Range of integers that can be expressed precisely

2019-04-29 10:08发布

问题:

This question already has an answer here:

  • What's the first double that deviates from its corresponding long by delta? 4 answers
  • Which is the first integer that an IEEE 754 float is incapable of representing exactly? 2 answers

What is the exact range of (contiguous) integers that can be expressed as a double (resp. float?) The reason I ask is because I am curious for questions such as this one when a loss of accuracy will occur.

That is

  1. What is the least positive integer m such that m+1 cannot be precisely expressed as a double (resp. float)?
  2. What is the greatest negative integer -n such that -n-1 cannot be precisely expressed as a double (resp. float)? (May be the same as the above).

This means that every integer between -n and m has an exact floating-point representation.
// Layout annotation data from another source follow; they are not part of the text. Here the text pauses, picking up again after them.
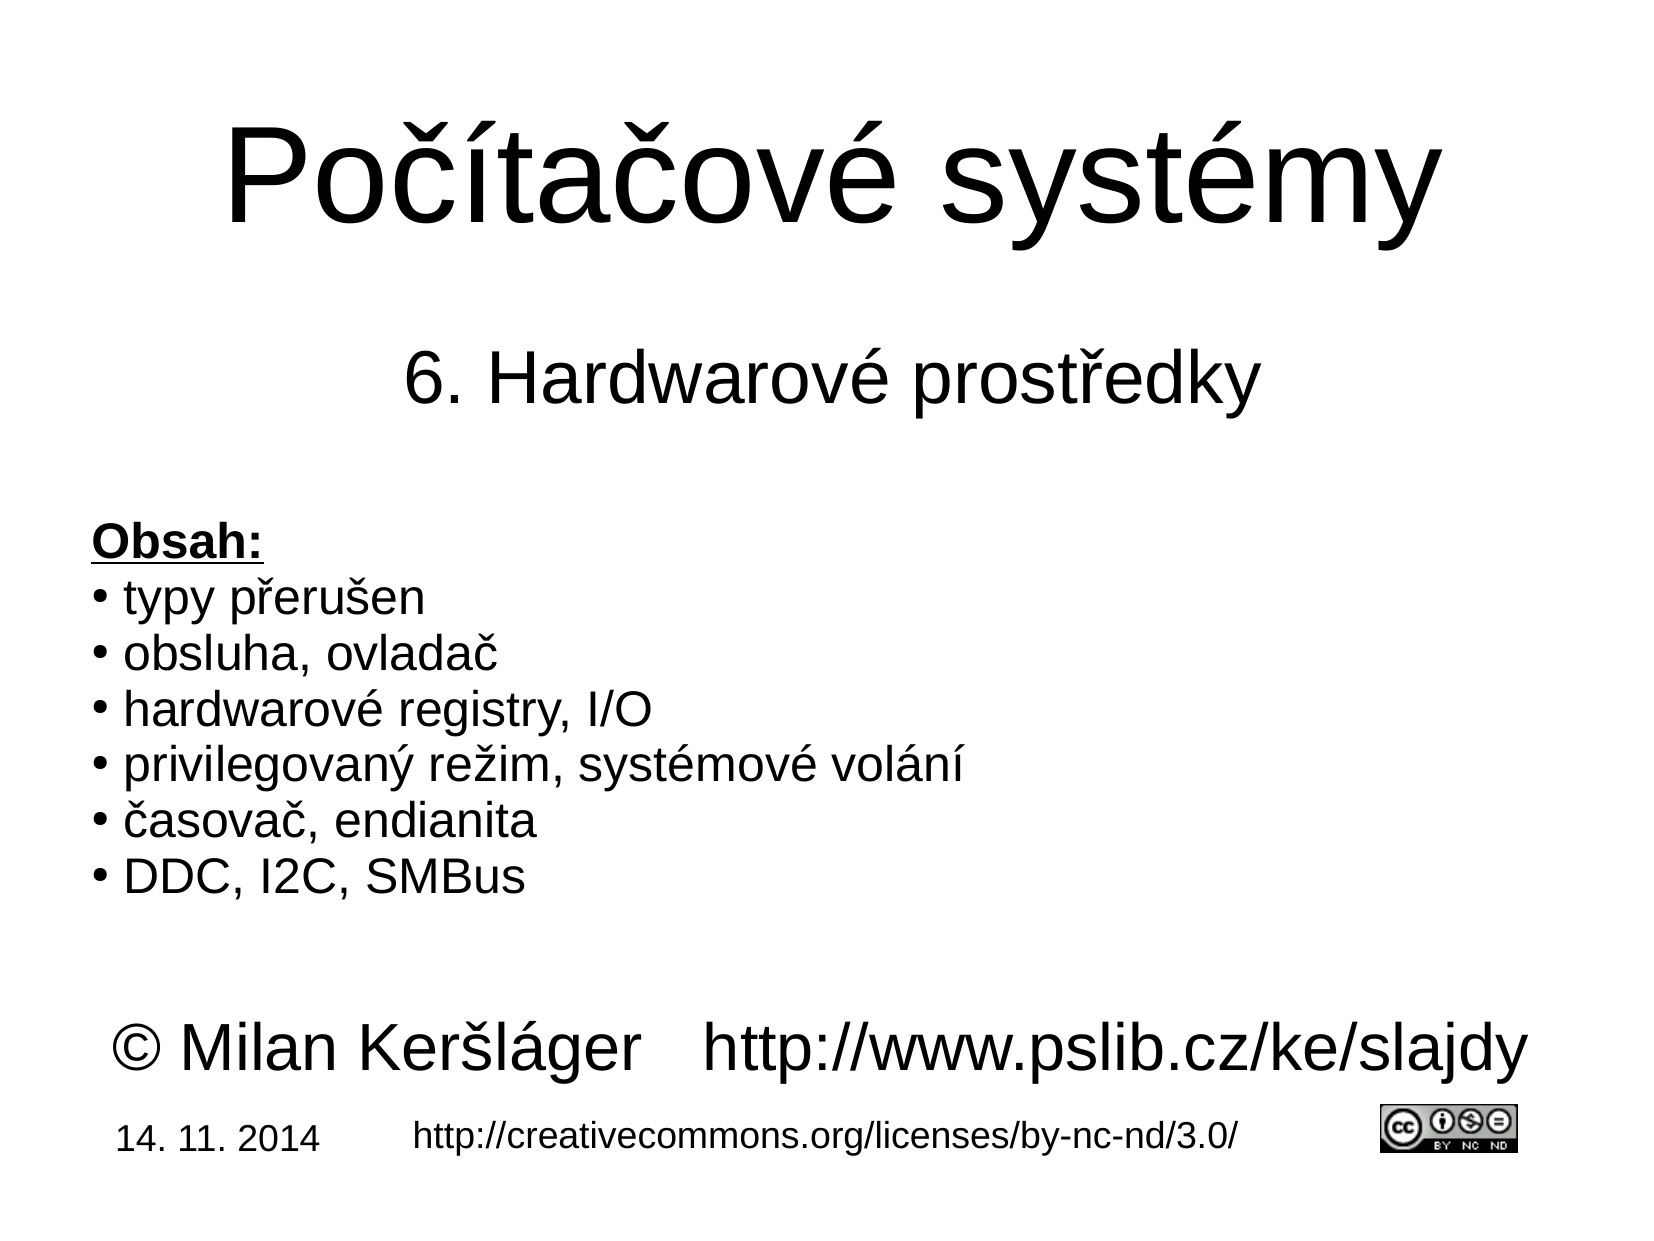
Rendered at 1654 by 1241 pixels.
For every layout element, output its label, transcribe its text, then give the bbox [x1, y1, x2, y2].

text_box http://creativecommons.org/licenses/by-nc-nd/3.0/ [339, 1107, 1313, 1165]
title Počítačové systémy 6. Hardwarové prostředky [88, 56, 1577, 442]
picture [1380, 1104, 1518, 1153]
text_box 14. 11. 2014 [100, 1109, 355, 1167]
list © Milan Keršláger http://www.pslib.cz/ke/slajdy [76, 1009, 1565, 1087]
text_box Obsah: typy přerušen obsluha, ovladač hardwarové registry, I/O privilegovaný režim, systémové volání časovač, endianita DDC, I2C, SMBus [76, 442, 1583, 975]
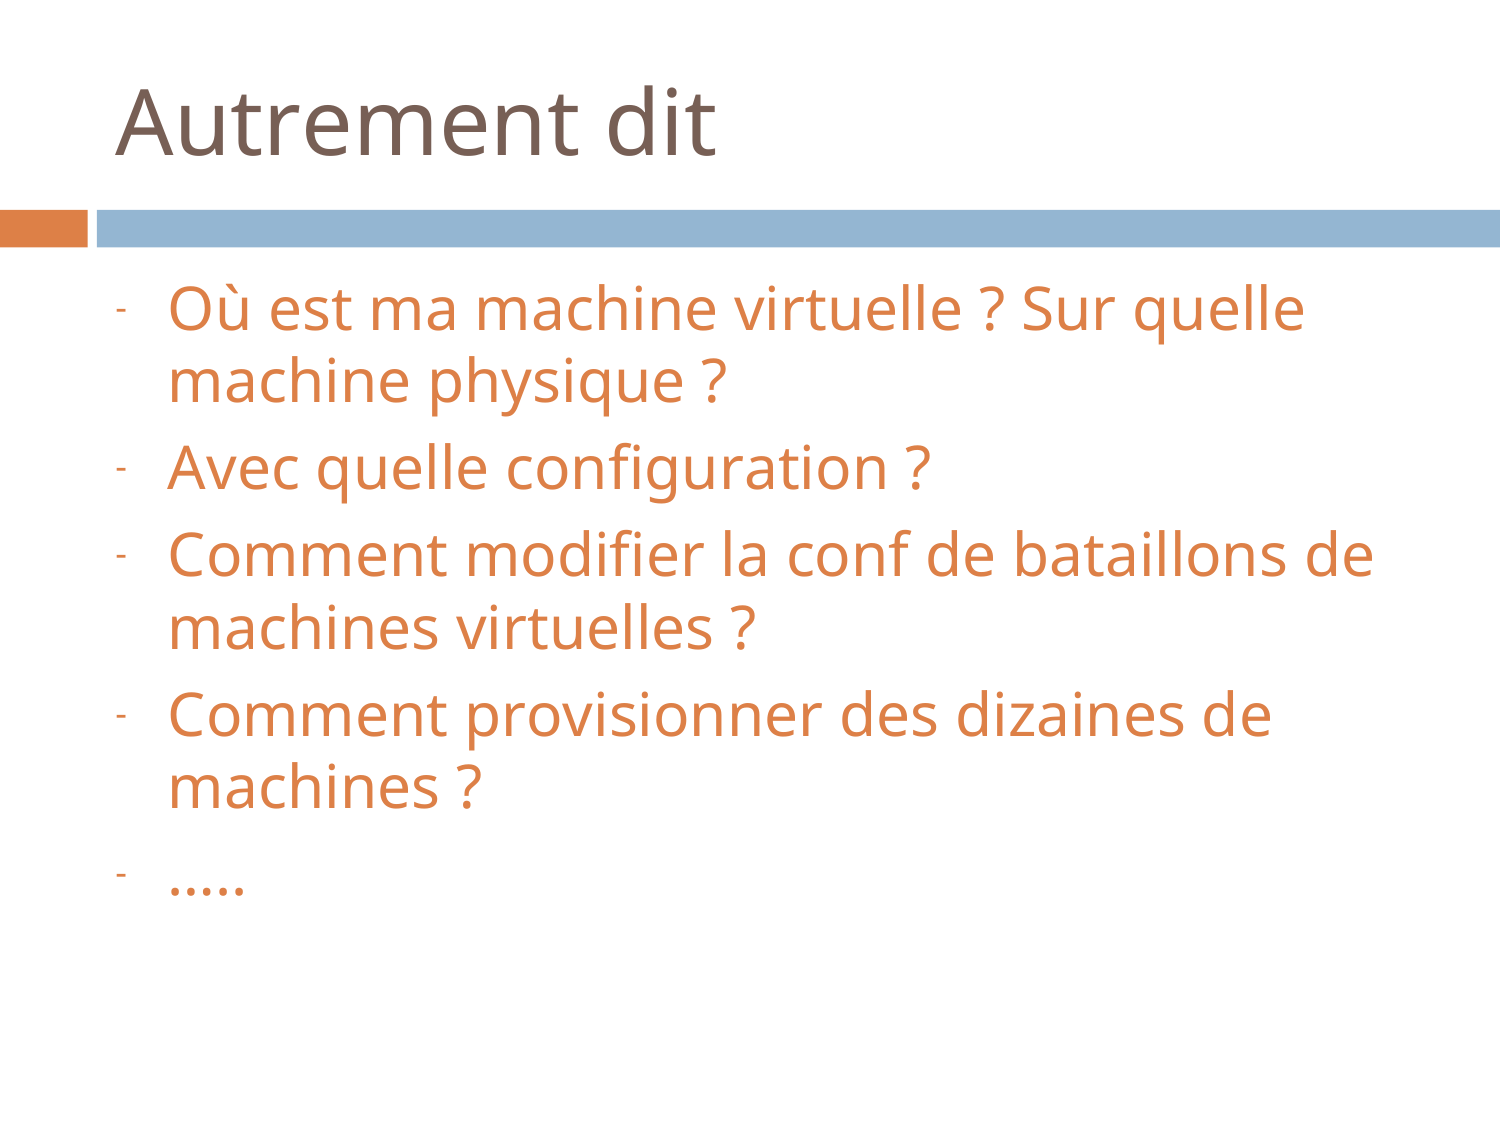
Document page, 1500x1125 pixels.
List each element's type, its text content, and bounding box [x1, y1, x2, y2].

I'm basically looking for the range [-n, m] for both floats and doubles.

Let's limit the scope to the standard IEEE 754 32-bit and 64-bit floating point representations. I know that the float has 24 bits of precision and the double has 53 bits (both with a hidden leading bit), but due to the intricacies of the floating point representation I'm looking for an authoritative answer for this. Please don't wave your hands!
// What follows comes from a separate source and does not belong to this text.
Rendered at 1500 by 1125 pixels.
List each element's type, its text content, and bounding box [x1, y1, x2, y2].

(Ideal answer would prove that all the integers from 0 to m are expressible, and that m+1 is not.)

回答1:

Since you're asking about IEEE floating-point types, the language does not matter.

#include <iostream>
using namespace std;

int main(){

    float f0 = 16777215.; // 2^24 - 1
    float f1 = 16777216.; // 2^24
    float f2 = 16777217.; // 2^24 + 1

    cout << (f0 == f1) << endl;
    cout << (f1 == f2) << endl;

    double d0 = 9007199254740991.; // 2^53 - 1
    double d1 = 9007199254740992.; // 2^53
    double d2 = 9007199254740993.; // 2^53 + 1

    cout << (d0 == d1) << endl;
    cout << (d1 == d2) << endl;
}

Output:

0
1
0
1

So the limit for float is 2^24. And the limit for double is 2^53. Negatives are the same since the only difference is the sign bit.